--- Material provided ---

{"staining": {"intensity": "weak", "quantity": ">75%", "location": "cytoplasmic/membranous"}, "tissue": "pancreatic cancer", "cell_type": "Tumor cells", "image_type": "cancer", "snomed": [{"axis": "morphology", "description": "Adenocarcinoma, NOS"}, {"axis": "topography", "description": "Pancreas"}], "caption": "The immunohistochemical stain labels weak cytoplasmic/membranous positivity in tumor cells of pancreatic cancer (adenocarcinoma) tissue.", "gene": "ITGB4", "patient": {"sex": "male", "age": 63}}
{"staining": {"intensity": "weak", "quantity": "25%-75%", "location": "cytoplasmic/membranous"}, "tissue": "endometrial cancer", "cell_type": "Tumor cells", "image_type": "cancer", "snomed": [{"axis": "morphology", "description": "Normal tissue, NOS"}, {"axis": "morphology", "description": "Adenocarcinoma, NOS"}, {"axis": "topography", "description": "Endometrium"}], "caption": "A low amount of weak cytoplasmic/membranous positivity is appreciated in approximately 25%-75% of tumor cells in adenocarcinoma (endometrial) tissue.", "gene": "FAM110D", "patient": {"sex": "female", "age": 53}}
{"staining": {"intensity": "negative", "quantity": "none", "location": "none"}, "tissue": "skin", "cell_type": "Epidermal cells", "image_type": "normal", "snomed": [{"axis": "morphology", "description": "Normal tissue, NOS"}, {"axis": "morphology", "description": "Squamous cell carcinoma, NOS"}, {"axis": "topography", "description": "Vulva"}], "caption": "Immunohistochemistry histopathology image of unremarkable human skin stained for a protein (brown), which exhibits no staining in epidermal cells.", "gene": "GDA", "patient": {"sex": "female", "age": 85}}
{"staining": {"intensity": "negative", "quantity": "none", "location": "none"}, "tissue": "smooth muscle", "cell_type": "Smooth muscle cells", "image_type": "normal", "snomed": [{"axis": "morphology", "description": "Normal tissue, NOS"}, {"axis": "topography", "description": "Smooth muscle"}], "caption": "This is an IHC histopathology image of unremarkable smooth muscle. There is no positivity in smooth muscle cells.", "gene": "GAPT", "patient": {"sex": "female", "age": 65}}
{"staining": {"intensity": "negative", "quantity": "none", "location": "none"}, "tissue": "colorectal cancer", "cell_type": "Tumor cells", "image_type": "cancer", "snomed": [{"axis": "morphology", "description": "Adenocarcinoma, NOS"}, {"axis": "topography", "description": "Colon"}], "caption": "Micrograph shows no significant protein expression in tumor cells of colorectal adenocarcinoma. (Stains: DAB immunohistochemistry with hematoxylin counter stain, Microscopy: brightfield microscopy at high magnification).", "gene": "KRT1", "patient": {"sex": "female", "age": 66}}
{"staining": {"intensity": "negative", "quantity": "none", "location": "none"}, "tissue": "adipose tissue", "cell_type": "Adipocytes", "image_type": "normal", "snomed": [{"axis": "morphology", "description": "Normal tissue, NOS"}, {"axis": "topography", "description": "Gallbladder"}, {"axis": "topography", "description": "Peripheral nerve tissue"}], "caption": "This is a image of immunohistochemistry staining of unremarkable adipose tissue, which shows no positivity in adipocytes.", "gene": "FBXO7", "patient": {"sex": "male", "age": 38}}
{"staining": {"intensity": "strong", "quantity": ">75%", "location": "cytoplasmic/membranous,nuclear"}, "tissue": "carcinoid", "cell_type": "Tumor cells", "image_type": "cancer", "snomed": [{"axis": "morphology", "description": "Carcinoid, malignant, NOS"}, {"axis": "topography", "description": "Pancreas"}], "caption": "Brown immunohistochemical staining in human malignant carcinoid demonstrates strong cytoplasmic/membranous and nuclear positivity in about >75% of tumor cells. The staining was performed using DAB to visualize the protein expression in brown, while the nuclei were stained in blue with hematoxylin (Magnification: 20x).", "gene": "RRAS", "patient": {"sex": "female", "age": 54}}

---

> Task description
The task requires each record above to be restated exactly.

> Written response
{"staining": {"intensity": "weak", "quantity": ">75%", "location": "cytoplasmic/membranous"}, "tissue": "pancreatic cancer", "cell_type": "Tumor cells", "image_type": "cancer", "snomed": [{"axis": "morphology", "description": "Adenocarcinoma, NOS"}, {"axis": "topography", "description": "Pancreas"}], "caption": "The immunohistochemical stain labels weak cytoplasmic/membranous positivity in tumor cells of pancreatic cancer (adenocarcinoma) tissue.", "gene": "ITGB4", "patient": {"sex": "male", "age": 63}}
{"staining": {"intensity": "weak", "quantity": "25%-75%", "location": "cytoplasmic/membranous"}, "tissue": "endometrial cancer", "cell_type": "Tumor cells", "image_type": "cancer", "snomed": [{"axis": "morphology", "description": "Normal tissue, NOS"}, {"axis": "morphology", "description": "Adenocarcinoma, NOS"}, {"axis": "topography", "description": "Endometrium"}], "caption": "A low amount of weak cytoplasmic/membranous positivity is appreciated in approximately 25%-75% of tumor cells in adenocarcinoma (endometrial) tissue.", "gene": "FAM110D", "patient": {"sex": "female", "age": 53}}
{"staining": {"intensity": "negative", "quantity": "none", "location": "none"}, "tissue": "skin", "cell_type": "Epidermal cells", "image_type": "normal", "snomed": [{"axis": "morphology", "description": "Normal tissue, NOS"}, {"axis": "morphology", "description": "Squamous cell carcinoma, NOS"}, {"axis": "topography", "description": "Vulva"}], "caption": "Immunohistochemistry histopathology image of unremarkable human skin stained for a protein (brown), which exhibits no staining in epidermal cells.", "gene": "GDA", "patient": {"sex": "female", "age": 85}}
{"staining": {"intensity": "negative", "quantity": "none", "location": "none"}, "tissue": "smooth muscle", "cell_type": "Smooth muscle cells", "image_type": "normal", "snomed": [{"axis": "morphology", "description": "Normal tissue, NOS"}, {"axis": "topography", "description": "Smooth muscle"}], "caption": "This is an IHC histopathology image of unremarkable smooth muscle. There is no positivity in smooth muscle cells.", "gene": "GAPT", "patient": {"sex": "female", "age": 65}}
{"staining": {"intensity": "negative", "quantity": "none", "location": "none"}, "tissue": "colorectal cancer", "cell_type": "Tumor cells", "image_type": "cancer", "snomed": [{"axis": "morphology", "description": "Adenocarcinoma, NOS"}, {"axis": "topography", "description": "Colon"}], "caption": "Micrograph shows no significant protein expression in tumor cells of colorectal adenocarcinoma. (Stains: DAB immunohistochemistry with hematoxylin counter stain, Microscopy: brightfield microscopy at high magnification).", "gene": "KRT1", "patient": {"sex": "female", "age": 66}}
{"staining": {"intensity": "negative", "quantity": "none", "location": "none"}, "tissue": "adipose tissue", "cell_type": "Adipocytes", "image_type": "normal", "snomed": [{"axis": "morphology", "description": "Normal tissue, NOS"}, {"axis": "topography", "description": "Gallbladder"}, {"axis": "topography", "description": "Peripheral nerve tissue"}], "caption": "This is a image of immunohistochemistry staining of unremarkable adipose tissue, which shows no positivity in adipocytes.", "gene": "FBXO7", "patient": {"sex": "male", "age": 38}}
{"staining": {"intensity": "strong", "quantity": ">75%", "location": "cytoplasmic/membranous,nuclear"}, "tissue": "carcinoid", "cell_type": "Tumor cells", "image_type": "cancer", "snomed": [{"axis": "morphology", "description": "Carcinoid, malignant, NOS"}, {"axis": "topography", "description": "Pancreas"}], "caption": "Brown immunohistochemical staining in human malignant carcinoid demonstrates strong cytoplasmic/membranous and nuclear positivity in about >75% of tumor cells. The staining was performed using DAB to visualize the protein expression in brown, while the nuclei were stained in blue with hematoxylin (Magnification: 20x).", "gene": "RRAS", "patient": {"sex": "female", "age": 54}}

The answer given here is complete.